Tim Newman took out a simple interest loan of $1500 at a 10 percent interest for 12 months. After 4 payments, the balance is $1100. He pays off the loan when the next payment is due. What is the interest?

Is it $9.17

See previous post: Tue, 4-21-15, :31 PM.

To calculate the interest on a loan, you need to know the principal amount (the original loan amount), the interest rate, and the time period. In this case, Tim Newman took out a simple interest loan of $1500, with an interest rate of 10%, and the loan term is 12 months.

Since Tim made 4 payments and the balance remaining after those payments is $1100, we can calculate the amount he paid off by subtracting the remaining balance from the original loan amount:

Amount paid off = Original loan amount - Remaining balance
Amount paid off = $1500 - $1100
Amount paid off = $400

Now, to calculate the interest, we need to find the interest rate for the remaining balance. Since the loan was for 12 months and Tim paid off the loan after 4 payments, the remaining time period is 12 - 4 = 8 months.
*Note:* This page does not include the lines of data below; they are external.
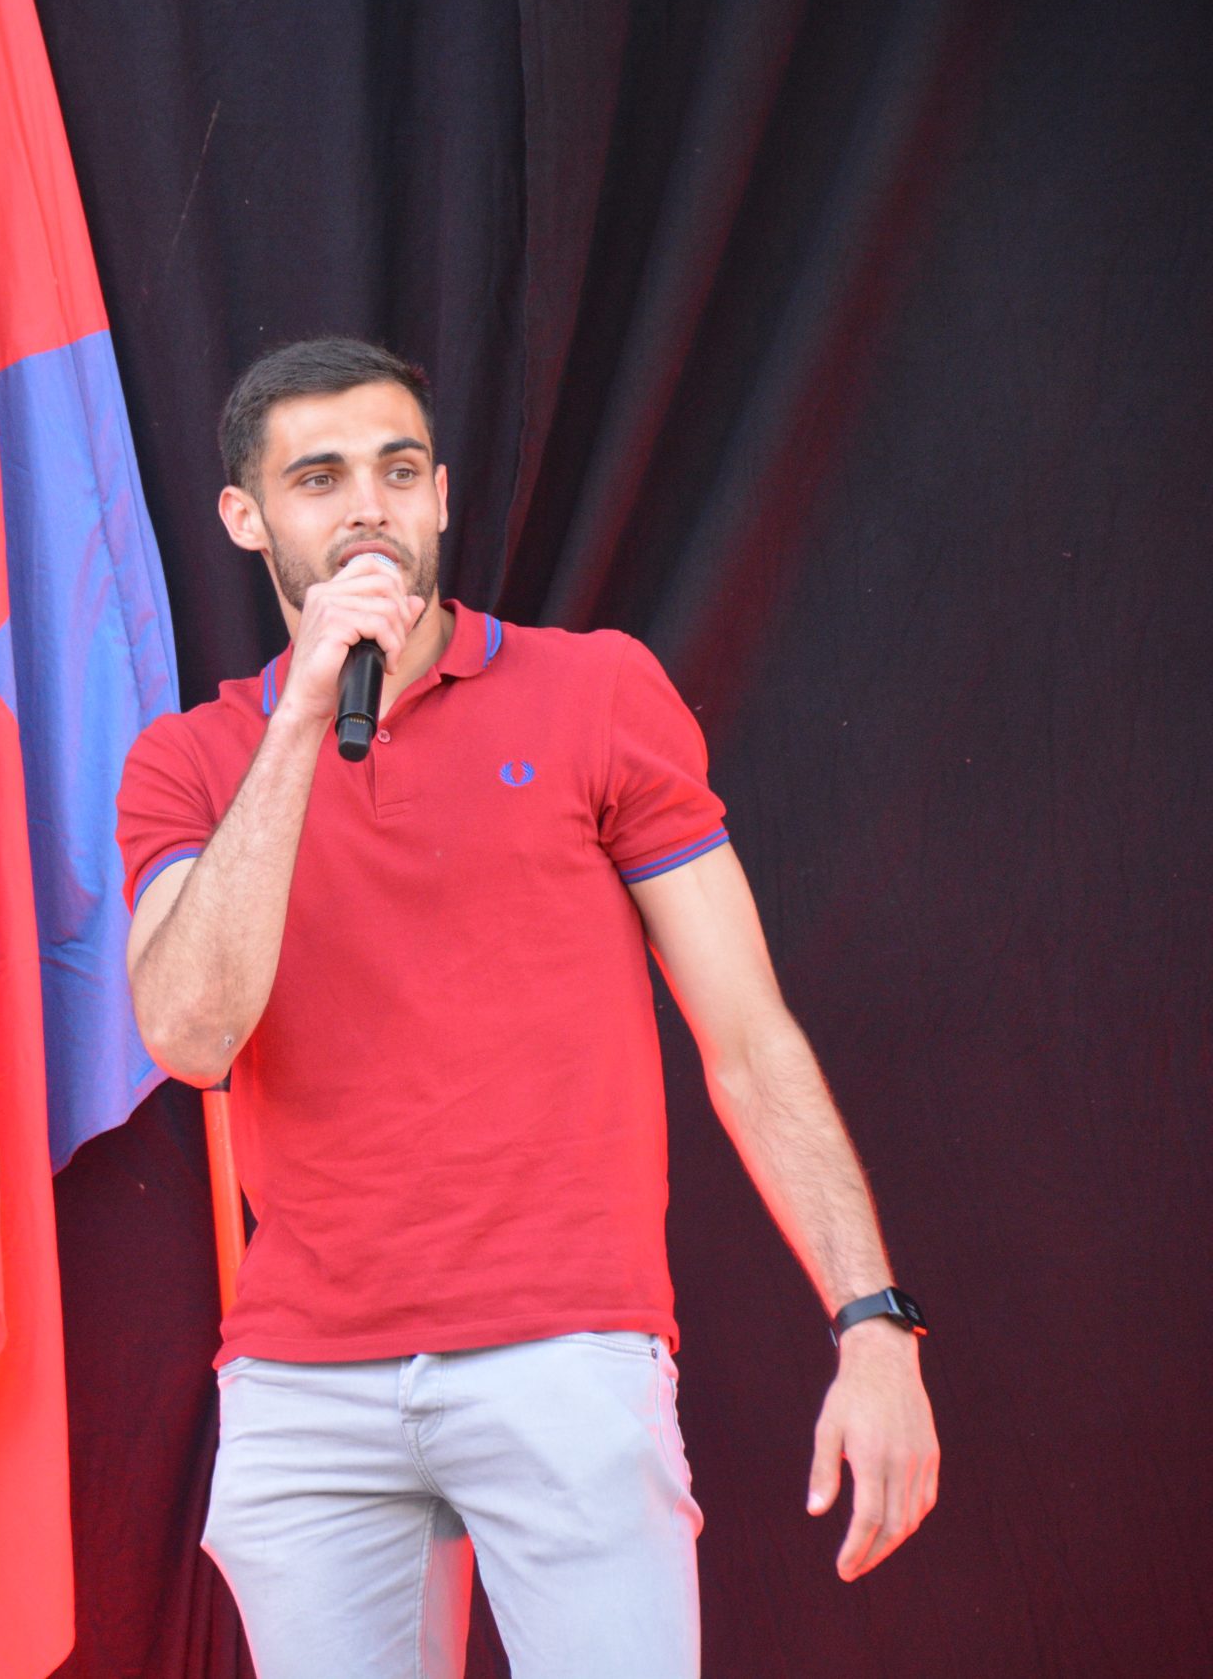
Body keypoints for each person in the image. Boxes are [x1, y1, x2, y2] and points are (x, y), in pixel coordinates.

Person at [116, 339, 937, 1677]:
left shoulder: (593, 692)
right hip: (306, 1379)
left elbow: (747, 1037)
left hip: (564, 1349)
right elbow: (191, 1035)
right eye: (319, 479)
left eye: (398, 471)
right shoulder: (191, 760)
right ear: (246, 518)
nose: (368, 508)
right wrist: (301, 720)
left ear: (442, 495)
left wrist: (872, 1321)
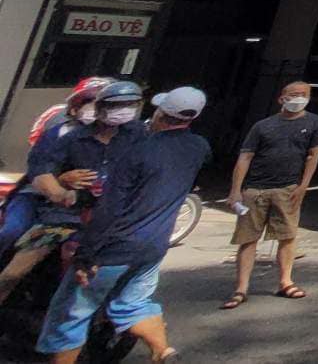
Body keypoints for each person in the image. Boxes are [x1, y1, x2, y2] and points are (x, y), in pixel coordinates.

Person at [36, 86, 210, 364]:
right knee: (134, 304)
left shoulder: (138, 151)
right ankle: (163, 351)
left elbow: (109, 210)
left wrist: (86, 256)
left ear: (160, 113)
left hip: (115, 246)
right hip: (154, 246)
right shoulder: (198, 147)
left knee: (71, 313)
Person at [0, 82, 145, 306]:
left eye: (129, 104)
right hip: (64, 217)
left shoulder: (137, 137)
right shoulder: (69, 137)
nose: (122, 110)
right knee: (13, 272)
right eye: (115, 105)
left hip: (111, 220)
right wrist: (61, 190)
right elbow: (41, 172)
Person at [223, 81, 318, 309]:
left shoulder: (314, 123)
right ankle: (241, 288)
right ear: (281, 98)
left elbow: (313, 156)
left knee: (287, 235)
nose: (298, 98)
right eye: (293, 94)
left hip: (288, 188)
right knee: (248, 238)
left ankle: (285, 282)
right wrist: (236, 191)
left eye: (303, 94)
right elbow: (245, 157)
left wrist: (303, 186)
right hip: (255, 189)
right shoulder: (262, 126)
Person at [0, 78, 109, 252]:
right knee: (11, 232)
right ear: (74, 108)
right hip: (36, 198)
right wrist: (59, 182)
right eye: (89, 101)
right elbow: (39, 167)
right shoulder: (58, 132)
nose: (95, 108)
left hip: (82, 209)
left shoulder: (125, 141)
To find the monthly interest rate, we divide the annual interest rate by 12:

Monthly interest rate = Annual interest rate / 12
Monthly interest rate = 10% / 12
Monthly interest rate = 0.10 / 12
Monthly interest rate = 0.0083333 (approximately)
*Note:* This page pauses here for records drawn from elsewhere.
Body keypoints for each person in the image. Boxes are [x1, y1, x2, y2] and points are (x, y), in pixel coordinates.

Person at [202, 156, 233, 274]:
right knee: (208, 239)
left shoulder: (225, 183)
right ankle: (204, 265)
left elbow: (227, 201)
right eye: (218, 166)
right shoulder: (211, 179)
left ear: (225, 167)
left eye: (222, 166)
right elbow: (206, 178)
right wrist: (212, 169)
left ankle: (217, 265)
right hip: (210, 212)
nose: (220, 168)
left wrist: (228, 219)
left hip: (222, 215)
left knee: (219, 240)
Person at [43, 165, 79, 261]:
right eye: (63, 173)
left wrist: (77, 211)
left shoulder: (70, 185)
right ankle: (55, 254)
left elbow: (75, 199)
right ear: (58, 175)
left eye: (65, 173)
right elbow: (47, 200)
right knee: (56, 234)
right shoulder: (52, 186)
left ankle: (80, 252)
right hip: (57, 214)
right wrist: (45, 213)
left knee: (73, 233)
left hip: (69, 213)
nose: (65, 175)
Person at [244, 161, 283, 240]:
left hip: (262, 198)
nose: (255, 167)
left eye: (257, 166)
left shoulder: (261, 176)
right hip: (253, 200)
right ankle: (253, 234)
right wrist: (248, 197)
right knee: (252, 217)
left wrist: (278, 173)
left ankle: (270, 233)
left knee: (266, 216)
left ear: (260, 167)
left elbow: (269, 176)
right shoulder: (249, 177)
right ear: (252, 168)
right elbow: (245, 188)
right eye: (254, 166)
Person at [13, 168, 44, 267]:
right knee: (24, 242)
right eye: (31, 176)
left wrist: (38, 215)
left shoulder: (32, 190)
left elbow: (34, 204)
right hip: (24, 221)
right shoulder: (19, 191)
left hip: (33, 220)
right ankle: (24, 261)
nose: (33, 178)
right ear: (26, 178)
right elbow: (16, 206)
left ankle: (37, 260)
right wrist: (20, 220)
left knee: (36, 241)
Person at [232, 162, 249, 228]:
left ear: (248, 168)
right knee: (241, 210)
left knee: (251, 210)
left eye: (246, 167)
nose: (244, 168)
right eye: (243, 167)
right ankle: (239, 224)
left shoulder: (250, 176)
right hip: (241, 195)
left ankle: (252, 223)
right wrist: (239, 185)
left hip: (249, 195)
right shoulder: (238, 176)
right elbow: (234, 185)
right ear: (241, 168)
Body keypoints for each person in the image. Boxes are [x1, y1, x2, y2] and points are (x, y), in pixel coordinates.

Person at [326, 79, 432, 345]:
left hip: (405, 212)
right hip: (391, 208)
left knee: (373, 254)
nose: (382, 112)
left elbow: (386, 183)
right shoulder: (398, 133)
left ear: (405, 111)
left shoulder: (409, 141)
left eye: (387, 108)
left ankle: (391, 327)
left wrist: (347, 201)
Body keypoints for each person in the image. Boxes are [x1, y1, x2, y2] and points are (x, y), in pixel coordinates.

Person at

Finally, we can calculate the interest on the remaining balance by multiplying the remaining balance by the monthly interest rate and the remaining time period:

Interest = Remaining balance * Monthly interest rate * Remaining time period
Interest = $1100 * 0.0083333 * 8
Interest = $73.33 (approximately)

So, the interest on Tim Newman's loan is approximately $73.33. Therefore, the answer is not $9.17, but $73.33.